It’s Bigger Than Hip Hop
Creating healing spaces to grieve

We can debate how good Jay Electronica’s debut album is. I’m feeling this review. And — even before I got wind of the internet commentaries — I did view this “album” as much more of a collaborative Jay and Jay mixtape. But art is art. And it’s Jay and Jay. So I’m here for it.
What we can’t debate is how the final track hit. Yep, they are rhyming over a Khruangbin instrumental. But they picked the right one to say what needed to be said. It was written on the day Kobe died. And again, that’s another debate that we can have (and many already did), about the complexities of people and how we choose to remember, honor, and discuss them. But what we can’t debate is how my 10-year-old, who’s worn Kobe’s number 8 throughout his young basketball career, broke down in my arms when I confirmed for him that the helicopter crash was real, not an internet rumor.

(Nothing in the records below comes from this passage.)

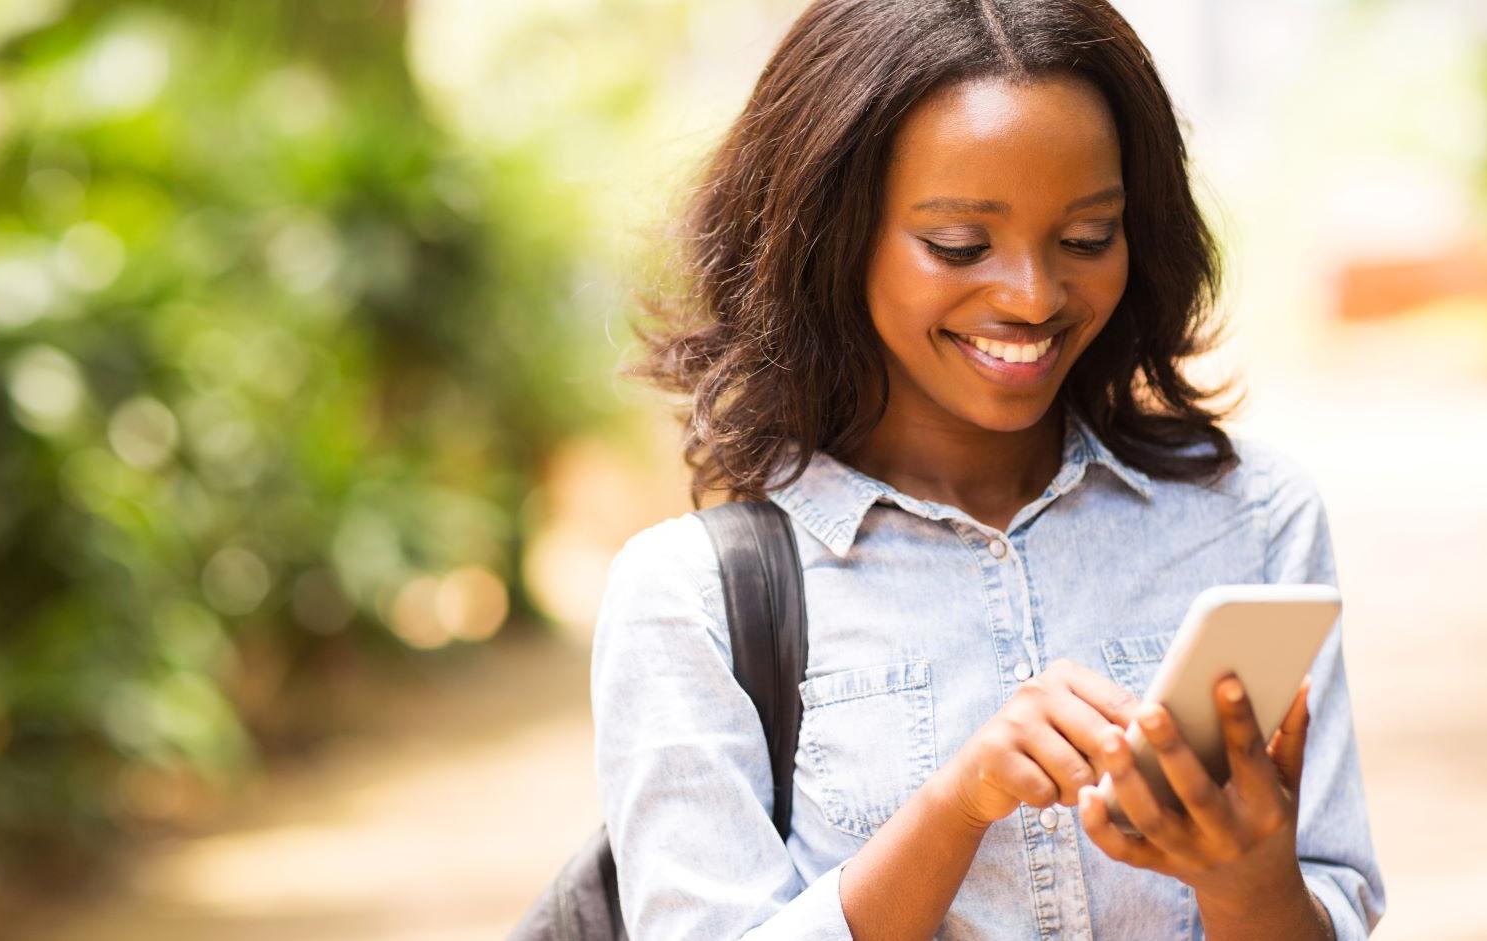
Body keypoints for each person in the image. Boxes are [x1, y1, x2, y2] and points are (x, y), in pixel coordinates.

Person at [589, 0, 1387, 938]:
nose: (1033, 295)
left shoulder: (1249, 518)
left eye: (1086, 238)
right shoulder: (691, 598)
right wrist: (956, 805)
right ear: (830, 237)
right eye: (959, 245)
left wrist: (1244, 876)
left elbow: (1326, 900)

“Sleep well, sleep well… lately I haven’t been sleeping well.”
I didn’t sleep well for weeks after Kobe’s passing. And I didn’t know why. I would wake up in the middle of the night and my first thought would be that it couldn’t have happened. Then I would remember that it did. I slowly grew to accept it, and think about why it mattered so much to me, and figure out how to move forward.
This time, with the current state of the world, as I struggle to stay asleep nightly, it all feels like too much.
When I first drift off, stressed about all of the unknowns and tired from trying to stay plugged into work that will keep me from guessing about the unknowns,I forget that this is our current reality. Sleep feels familiar, safe. But in the middle of the night, my subconscious sparks my consciousness and I start seeing things. It doesn’t feel like a dream as much as me creating frightening visions that don’t make any sense. I wake up and it’s eerily quiet. We live in the city; this night time peace from empty streets, no matter the hour, isn’t natural. It’s unsettling.
“… lately I haven’t been sleeping well.” I’m not the only one.
When I thought about Kobe’s passing, I think what struck me the most was how at this point in his life he’d found a freedom to create essentially anything he wanted. He was doing just that, centering his family, coaching ball, helping people grow, producing films, with so many unknown future gifts to add to an already global legacy. We all wanted to see what was next — for him, for Gianna, for women’s basketball, for whatever else he would have envisioned and set out to do. Now, with COVID-19, there are so many other families’ lives that will be reshaped by loss. So many other memories that won’t be made. So many numbers on phones that will never ring again.
My wife shared this piece on grief earlier today. It’s a word — and a feeling — that I don’t sit with often, or that hip hop spotlights as directly as Jay Electronica and Jay-Z have done on A.P.I.D.T.A. I’m thankful that they did. Naming this tension, acknowledging its grip on me, is helping me remember that there is another side.